** Required work **
a - In the text about the Maijuna artisan workshops, how many days did each training workshop last?
b - Update the text about the Maijuna artisan workshops, beginning at the words "By Tulio Davila" and stopping after "chambira palm fiber.", with "patience" changed to "endurance".
c - Write what comes next in the text about the Maijuna artisan workshops, picking up right after its last sentence.

** Text segment **
By Tulio Davila and Campbell Plowden | Media Coordinator ___ Executive Director
Traveling on rivers in the Amazon region is an exercise in patience. You need patience to wait for enough passengers to fill up a motor boat before it will leave. You need patience to travel in another boat for many hours in the sun and the rain to reach your destination.
This time our travels took us to two native Maijuna communities called along the Napo River to offer an initial round of Artisan Training workshops. These sessions were led by Edson and Pablo, two of our most experienced artisan facilitators, who came a long way from their village of San Francisco on the Marañon River to share their talents making bird ornaments with chambira palm fiber.
CACE had visited Sucusari, Nueva Vida and its close neighbor Puerto Huaman several times in the past to survey nearby forests for copal resin. We had also bought baskets from artisans in a few communities, but these initial efforts didn't take off. We hoped this new initiative would provide a concrete way to work with these communities with our long-term partner Michael G. and his non-profit group OnePlanet that has successfully developed stingless bee projects with these groups.
Each of these artisan training workshops lasted three days in which the participants learned to weave two different kinds of birds. This time the featured birds were the ornate hawk eagle, blue and gold macaw, white-throated toucan, and the Amazon kingfisher. Pablo and Edson once again showed their skill and patience to teach other artisans in a way that no one felt left behind making this new type of craft – birds that seem to come alive.
That’s just what the participants had hoped for. Everest, the head of the Sucusari community, thought this was a very timely and important workshop for his village. He said, “We’ve had all kinds of workshops in our village, but never one like this. This is the first time that someone taught us to weave birds. We were nervous at first because it seemed so hard, but by the end, we learned it was possible. I’m sure that the men and women artisans in the community are proud of what they’ve made, and we very much appreciate that you came to show us.”

** Data shown **
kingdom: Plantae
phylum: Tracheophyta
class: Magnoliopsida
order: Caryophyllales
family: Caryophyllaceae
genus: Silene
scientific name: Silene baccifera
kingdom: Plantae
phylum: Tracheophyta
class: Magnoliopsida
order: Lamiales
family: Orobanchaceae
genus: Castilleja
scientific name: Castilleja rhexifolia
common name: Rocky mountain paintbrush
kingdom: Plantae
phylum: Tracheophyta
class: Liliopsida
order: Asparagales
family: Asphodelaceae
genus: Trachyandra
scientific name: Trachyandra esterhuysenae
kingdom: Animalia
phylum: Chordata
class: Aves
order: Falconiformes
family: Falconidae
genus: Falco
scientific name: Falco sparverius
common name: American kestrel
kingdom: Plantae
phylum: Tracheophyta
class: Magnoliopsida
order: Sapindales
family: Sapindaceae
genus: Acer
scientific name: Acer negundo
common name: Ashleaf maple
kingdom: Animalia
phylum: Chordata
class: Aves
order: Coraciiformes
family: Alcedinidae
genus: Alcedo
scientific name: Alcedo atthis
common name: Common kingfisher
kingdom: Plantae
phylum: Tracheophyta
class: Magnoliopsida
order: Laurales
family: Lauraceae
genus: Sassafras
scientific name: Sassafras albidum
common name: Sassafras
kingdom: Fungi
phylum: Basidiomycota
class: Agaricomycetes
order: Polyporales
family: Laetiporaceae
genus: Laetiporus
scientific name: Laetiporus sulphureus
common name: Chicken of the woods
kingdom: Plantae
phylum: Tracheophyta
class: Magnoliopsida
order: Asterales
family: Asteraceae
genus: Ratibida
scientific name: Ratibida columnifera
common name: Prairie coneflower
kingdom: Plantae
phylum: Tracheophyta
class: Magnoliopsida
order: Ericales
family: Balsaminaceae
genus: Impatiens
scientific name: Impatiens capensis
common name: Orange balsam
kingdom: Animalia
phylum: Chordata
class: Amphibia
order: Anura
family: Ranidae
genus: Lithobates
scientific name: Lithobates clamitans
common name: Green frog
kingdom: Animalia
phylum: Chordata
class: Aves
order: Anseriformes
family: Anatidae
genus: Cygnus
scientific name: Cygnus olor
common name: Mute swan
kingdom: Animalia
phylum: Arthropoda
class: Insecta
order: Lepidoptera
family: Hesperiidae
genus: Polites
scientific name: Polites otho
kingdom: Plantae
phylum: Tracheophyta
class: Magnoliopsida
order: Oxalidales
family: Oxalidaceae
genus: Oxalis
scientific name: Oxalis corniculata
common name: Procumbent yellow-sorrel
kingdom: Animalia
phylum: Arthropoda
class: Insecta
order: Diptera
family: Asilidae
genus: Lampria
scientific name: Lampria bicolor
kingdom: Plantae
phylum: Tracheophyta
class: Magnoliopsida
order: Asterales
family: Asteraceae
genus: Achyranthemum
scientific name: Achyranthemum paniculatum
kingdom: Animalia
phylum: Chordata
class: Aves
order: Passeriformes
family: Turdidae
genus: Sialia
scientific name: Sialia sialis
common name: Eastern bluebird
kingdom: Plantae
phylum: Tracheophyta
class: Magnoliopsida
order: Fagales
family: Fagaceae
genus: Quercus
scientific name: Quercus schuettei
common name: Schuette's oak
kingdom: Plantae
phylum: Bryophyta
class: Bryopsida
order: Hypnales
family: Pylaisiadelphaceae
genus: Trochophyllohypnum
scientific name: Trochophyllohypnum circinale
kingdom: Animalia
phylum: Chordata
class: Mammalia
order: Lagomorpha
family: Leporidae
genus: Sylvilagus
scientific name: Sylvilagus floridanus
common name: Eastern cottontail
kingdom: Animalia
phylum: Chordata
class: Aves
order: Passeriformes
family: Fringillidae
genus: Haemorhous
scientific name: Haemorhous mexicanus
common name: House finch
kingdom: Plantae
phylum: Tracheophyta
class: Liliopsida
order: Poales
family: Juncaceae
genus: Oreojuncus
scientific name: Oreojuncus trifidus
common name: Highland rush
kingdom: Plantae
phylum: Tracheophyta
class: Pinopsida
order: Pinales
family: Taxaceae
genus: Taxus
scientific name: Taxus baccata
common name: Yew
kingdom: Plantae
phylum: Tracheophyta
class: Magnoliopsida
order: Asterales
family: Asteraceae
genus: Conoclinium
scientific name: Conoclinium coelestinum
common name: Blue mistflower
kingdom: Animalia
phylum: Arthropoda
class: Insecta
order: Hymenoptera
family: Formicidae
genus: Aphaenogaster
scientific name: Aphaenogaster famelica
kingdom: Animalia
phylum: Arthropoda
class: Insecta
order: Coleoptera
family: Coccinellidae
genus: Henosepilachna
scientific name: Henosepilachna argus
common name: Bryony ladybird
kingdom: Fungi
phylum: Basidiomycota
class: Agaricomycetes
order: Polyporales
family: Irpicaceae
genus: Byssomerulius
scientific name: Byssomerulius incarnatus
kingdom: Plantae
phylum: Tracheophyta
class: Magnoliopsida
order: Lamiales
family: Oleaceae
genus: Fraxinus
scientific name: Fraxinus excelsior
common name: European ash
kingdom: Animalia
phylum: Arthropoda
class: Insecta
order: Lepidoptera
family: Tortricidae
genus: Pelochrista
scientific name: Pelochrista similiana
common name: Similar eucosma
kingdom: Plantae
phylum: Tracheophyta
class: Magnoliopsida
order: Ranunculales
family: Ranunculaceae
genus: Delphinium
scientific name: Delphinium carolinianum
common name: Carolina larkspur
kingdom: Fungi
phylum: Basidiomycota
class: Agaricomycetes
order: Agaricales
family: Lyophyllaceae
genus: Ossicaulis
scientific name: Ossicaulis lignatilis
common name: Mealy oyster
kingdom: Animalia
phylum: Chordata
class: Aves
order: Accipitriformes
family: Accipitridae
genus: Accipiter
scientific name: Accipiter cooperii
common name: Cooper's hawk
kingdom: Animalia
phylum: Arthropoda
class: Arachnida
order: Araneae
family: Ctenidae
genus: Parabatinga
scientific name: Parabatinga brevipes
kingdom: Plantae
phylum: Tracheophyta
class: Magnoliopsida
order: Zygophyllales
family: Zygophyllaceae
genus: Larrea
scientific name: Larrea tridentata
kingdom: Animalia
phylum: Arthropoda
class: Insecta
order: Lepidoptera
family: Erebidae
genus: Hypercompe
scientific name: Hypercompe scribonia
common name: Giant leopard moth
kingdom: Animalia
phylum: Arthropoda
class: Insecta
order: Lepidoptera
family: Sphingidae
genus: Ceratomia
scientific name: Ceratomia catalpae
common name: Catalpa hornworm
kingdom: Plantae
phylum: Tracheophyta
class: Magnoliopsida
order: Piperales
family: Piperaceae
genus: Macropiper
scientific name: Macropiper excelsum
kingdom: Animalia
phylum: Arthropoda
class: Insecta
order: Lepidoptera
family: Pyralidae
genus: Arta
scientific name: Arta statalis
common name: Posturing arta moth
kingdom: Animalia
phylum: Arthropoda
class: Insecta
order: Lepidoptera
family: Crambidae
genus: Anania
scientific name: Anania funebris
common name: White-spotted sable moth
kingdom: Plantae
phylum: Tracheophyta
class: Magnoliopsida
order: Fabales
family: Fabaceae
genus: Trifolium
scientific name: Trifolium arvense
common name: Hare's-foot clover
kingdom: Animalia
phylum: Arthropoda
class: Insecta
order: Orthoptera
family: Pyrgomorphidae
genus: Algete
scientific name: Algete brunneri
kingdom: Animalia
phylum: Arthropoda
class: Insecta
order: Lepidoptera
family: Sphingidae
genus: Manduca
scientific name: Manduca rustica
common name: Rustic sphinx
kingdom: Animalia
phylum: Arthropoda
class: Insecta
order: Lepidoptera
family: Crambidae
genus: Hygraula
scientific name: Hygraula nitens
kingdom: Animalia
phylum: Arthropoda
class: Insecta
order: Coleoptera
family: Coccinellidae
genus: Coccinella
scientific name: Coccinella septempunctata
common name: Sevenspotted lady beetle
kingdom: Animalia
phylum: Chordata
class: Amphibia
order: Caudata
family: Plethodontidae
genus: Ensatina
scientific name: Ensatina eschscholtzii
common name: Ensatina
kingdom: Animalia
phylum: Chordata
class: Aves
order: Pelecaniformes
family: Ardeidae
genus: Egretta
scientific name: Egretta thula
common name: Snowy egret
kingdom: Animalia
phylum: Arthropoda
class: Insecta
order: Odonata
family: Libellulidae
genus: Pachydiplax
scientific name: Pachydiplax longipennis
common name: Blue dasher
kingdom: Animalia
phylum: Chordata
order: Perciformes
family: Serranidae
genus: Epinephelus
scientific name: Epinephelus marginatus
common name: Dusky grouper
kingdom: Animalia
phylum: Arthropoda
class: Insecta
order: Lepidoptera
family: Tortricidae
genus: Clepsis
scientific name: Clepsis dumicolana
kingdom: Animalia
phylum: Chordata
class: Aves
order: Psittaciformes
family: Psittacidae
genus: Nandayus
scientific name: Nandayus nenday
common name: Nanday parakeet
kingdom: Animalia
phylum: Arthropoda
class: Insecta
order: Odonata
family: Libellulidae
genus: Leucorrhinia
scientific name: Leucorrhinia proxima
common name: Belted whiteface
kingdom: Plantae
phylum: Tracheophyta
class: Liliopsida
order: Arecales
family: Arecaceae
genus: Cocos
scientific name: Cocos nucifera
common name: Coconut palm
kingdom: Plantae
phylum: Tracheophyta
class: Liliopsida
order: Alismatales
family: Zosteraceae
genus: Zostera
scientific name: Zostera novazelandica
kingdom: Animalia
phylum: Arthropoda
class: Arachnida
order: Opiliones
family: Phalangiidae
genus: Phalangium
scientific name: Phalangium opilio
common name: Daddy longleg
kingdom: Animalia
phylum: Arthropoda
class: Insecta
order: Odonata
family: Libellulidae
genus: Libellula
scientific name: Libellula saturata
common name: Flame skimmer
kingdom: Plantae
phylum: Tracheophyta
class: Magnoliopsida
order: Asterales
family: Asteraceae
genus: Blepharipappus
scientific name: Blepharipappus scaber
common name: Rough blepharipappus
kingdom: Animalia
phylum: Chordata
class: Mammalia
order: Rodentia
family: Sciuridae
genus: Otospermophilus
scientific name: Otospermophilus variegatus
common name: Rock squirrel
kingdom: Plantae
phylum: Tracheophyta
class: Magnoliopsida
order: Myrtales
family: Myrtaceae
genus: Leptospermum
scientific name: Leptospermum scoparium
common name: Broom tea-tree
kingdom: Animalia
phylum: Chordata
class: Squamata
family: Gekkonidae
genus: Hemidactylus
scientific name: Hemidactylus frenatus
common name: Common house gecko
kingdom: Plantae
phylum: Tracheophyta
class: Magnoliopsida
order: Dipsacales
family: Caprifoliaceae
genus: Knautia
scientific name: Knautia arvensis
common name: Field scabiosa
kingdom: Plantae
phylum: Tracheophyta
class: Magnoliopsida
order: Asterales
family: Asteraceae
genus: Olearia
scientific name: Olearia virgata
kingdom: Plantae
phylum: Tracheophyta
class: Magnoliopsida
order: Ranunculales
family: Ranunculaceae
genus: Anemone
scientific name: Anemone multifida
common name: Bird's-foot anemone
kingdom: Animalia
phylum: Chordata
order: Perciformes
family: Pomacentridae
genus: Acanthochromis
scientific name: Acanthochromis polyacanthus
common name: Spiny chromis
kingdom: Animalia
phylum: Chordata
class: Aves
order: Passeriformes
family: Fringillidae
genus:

** Answers below **
a - Three days.

b -
By Tulio Davila and Campbell Plowden | Media Coordinator ___ Executive Director
Traveling on rivers in the Amazon region is an exercise in endurance. You need endurance to wait for enough passengers to fill up a motor boat before it will leave. You need endurance to travel in another boat for many hours in the sun and the rain to reach your destination.
This time our travels took us to two native Maijuna communities called along the Napo River to offer an initial round of Artisan Training workshops. These sessions were led by Edson and Pablo, two of our most experienced artisan facilitators, who came a long way from their village of San Francisco on the Marañon River to share their talents making bird ornaments with chambira palm fiber.

c -
Loida, the woman who is the president of the artisan association in the more distant village of Nueva Vida commented, “It’s become harder and harder to sell handicrafts – perhaps because tourists don’t come here and it’s complicated to bring them to the city where there are many other artisans. It’s so important for us to learn to make new kinds of crafts so we have a better chance of competing with other sellers. Seeing these beautiful finished birds gives me confidence we can do this. I only hope that we can have more of these types of workshops in the future so our artisans can keep learning and improving.”
Traveling along the smaller rivers of the Amazon is an experience that requires patience and it offers so much gratitude. It includes gratitude for the way people share and receive every minute, gratitude for peoples’ effort and results, and appreciation for the sincerity of the hugs you receive when you say goodbye.
A CACE eagle has now landed in Maijuna land, and we hope it will find it a productive place to build a nest.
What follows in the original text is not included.